At the center of many of our current cultural debates today is a single figure: me, the global “me” through which people argue the unifying theme of public policy, spending, and law should be a commitment to getting everyone whatever they desire.
Nowhere is that more apparent than on the issue of abortion, where activists have chanted “my body, my choice” for decades. Until now, when the term is collapsing by being applied across the board.
What About Unborn Babies’ Bodies?
Irrefutable challenges from the world of science to corporate abortion’s favorite slogan have permanently undermined that knee-jerk argument for ending innocent life. It turns out that appeals for what “my body” wants can be ignored when those in power want something else. “Me” is not as all-powerful as generations of abortion supporters have led us to believe.
The first flaw in using obsession with self as justification for all abortion is the assertion that “my body” is the only body. As numerous legal briefs in the Dobbs v. Jackson case before the U.S. Supreme Court detail, there are at least two bodies at stake in every abortion. The insistence of abortion activists that the will of the biggest and strongest body should prevail is the kind of argument you would expect from bullies.

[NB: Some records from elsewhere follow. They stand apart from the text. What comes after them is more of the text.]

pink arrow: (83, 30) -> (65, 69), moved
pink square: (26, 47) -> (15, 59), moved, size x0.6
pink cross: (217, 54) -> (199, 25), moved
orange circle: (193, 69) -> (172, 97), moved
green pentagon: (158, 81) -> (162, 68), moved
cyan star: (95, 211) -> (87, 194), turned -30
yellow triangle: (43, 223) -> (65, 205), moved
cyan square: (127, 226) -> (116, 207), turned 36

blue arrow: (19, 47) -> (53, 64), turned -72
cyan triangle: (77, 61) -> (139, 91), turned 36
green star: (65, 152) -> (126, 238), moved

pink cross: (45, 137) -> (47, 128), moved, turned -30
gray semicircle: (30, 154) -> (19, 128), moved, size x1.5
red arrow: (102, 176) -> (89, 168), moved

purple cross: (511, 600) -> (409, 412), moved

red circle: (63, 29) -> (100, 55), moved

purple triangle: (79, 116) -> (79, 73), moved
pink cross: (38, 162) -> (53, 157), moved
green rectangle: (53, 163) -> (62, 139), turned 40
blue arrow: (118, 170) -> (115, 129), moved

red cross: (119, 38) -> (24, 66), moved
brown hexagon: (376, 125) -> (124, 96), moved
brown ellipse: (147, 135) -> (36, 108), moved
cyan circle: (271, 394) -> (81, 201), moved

They seize their “empowerment” by force, leaving the smaller and the weaker to suffer. One body is destroyed at the hands of another body without any appeal, the ultimate proof of inequality. One body has no choice.
What About the Choices of Unvaccinated or Unmasked People?

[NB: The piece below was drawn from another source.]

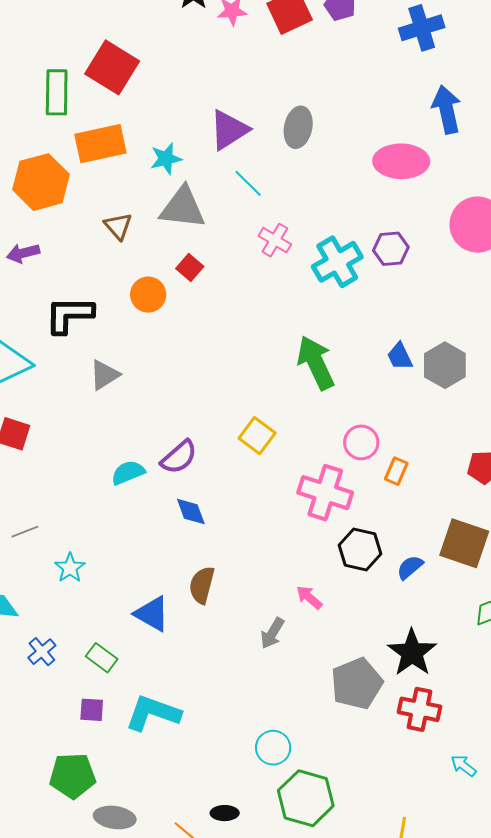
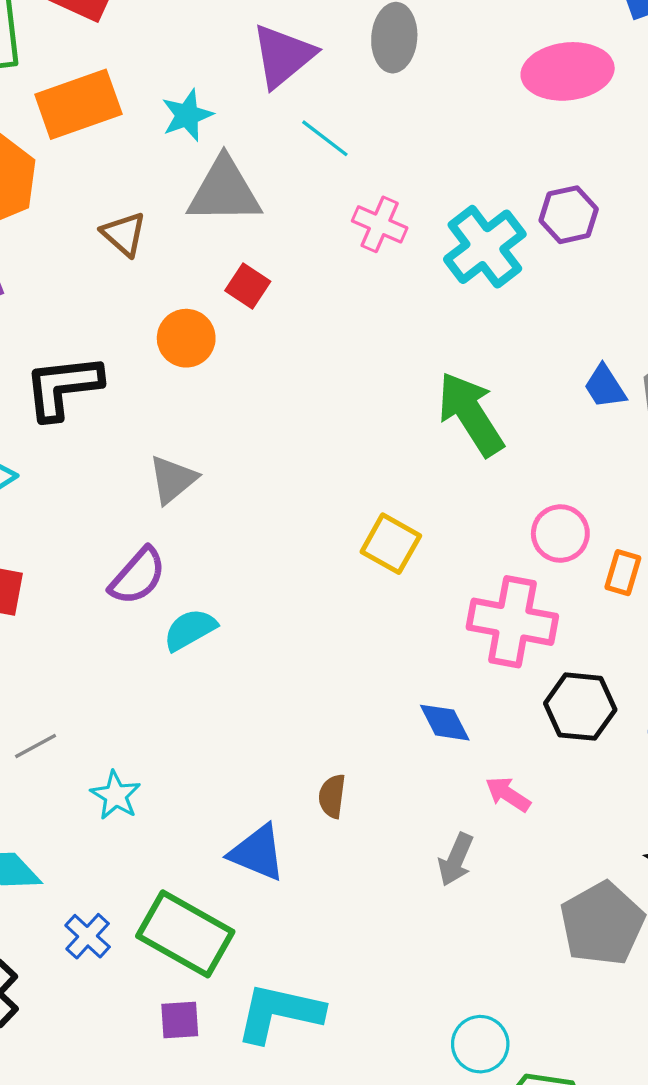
gray triangle: (105, 375) -> (173, 479), moved
purple semicircle: (179, 457) -> (138, 576), moved
blue diamond: (191, 511) -> (445, 723), moved
brown semicircle: (202, 585) -> (332, 796), size x0.7
green rectangle: (102, 658) -> (185, 934), size x1.8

A second flaw in the argument has been recently revealed by the sometimes-draconian steps taken in reaction to COVID-19. It turns out that Uncle Sam can force bodies to take steps they oppose.
In New York, Pennsylvania, Michigan, California, Minnesota, and New Jersey, Democrat governors chose to put COVID-19 sufferers in nursing homes, causing the tragic and avoidable deaths of many residents. Schools were closed, and teachers’ unions chose to fight to keep it that way, leaving children and parents without options.
Businesses were shuttered, and masks were mandated. Workers struggled to pay bills as jobs disappeared. Nobody could choose to get back to business on his own. In fact, some bodies were arrested for trying.
More than a year later, vaccines are mandated for our fighting men and women, and (in some places) for other groups of people like students, health-care workers, state employees, and even some private employees. And the debate over whether masks are needed goes back and forth with the speed of a tennis match at Wimbledon.
All kinds of bodies have been forced to make drastic changes based on choices made by those at the top. Cheering on those efforts are groups like Planned Parenthood, which quickly made its way toward the head of the line when COVID-19 relief became available.
The one thing corporate abortion does well is get paid. As Family Research Council reported, in the 25 years from 1994 to 2019, the nation’s largest abortion vendor pulled in $9.1 billion in total taxpayer funding.
But the engagement of groups like Planned Parenthood raises an obvious question: Why is it “my body” when the choice is about abortion, but “Uncle Sam’s body” when the choice is about COVID-19 precautions and vaccines?
What About Taxpayers’ Choice to Not Fund Abortions?
And if it is “my body, my choice,” why isn’t it also, “my body, my money”? Someone’s desire for a thing isn’t a justification for dipping into the pockets of everyone in the nation. But for abortion, it’s “my choice, your cash.”
The American people have made it clear in polling that they do not want to pay for abortions here in the United States nor around the world. Yet the Biden administration and House Democrats are trying to open the door for federal abortion funding by removing the longstanding Hyde Amendment.
Justifying the deaths of an estimated more than 62 million infants with a phrase that sounds like a toddler’s complaint was always a shallow play. But given how quickly all the bodies in the United States and around the world have been forced into compliance with countless COVID-19 policies, it’s clear that those in power never believed personal choice was a real argument.
The raw abuse of authority shows that the actual agenda is often “my choice, your compliance,” whether the issue is abortion, COVID-19, or anything else. To truly fix that, we need politicians who understand that their choice as leaders is to assist the people — the bodies who put them in office — with respect for all, the born and preborn among them.